▶ **Problem**
Count the lines below that carry the word "input". Answer with that number alone.

▶ **Records for this task**
.....

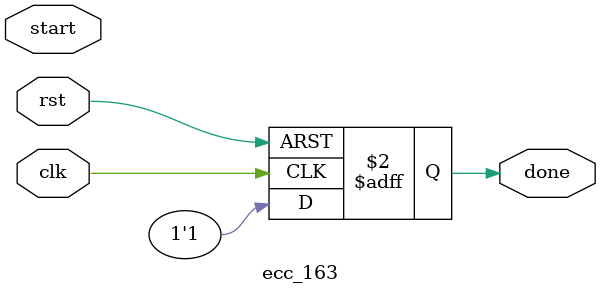
<source format=v>
`timescale 1ns / 1ps
module ecc_163(
    input wire clk,
    input wire rst,
    input wire start,
    output reg done
);

always @(posedge clk or posedge rst) begin
    if (rst)
        done <= 0;
    else
        done <= 1;  // dummy done signal
end

endmodule

</source>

.....

▶ **Answer to this problem**
3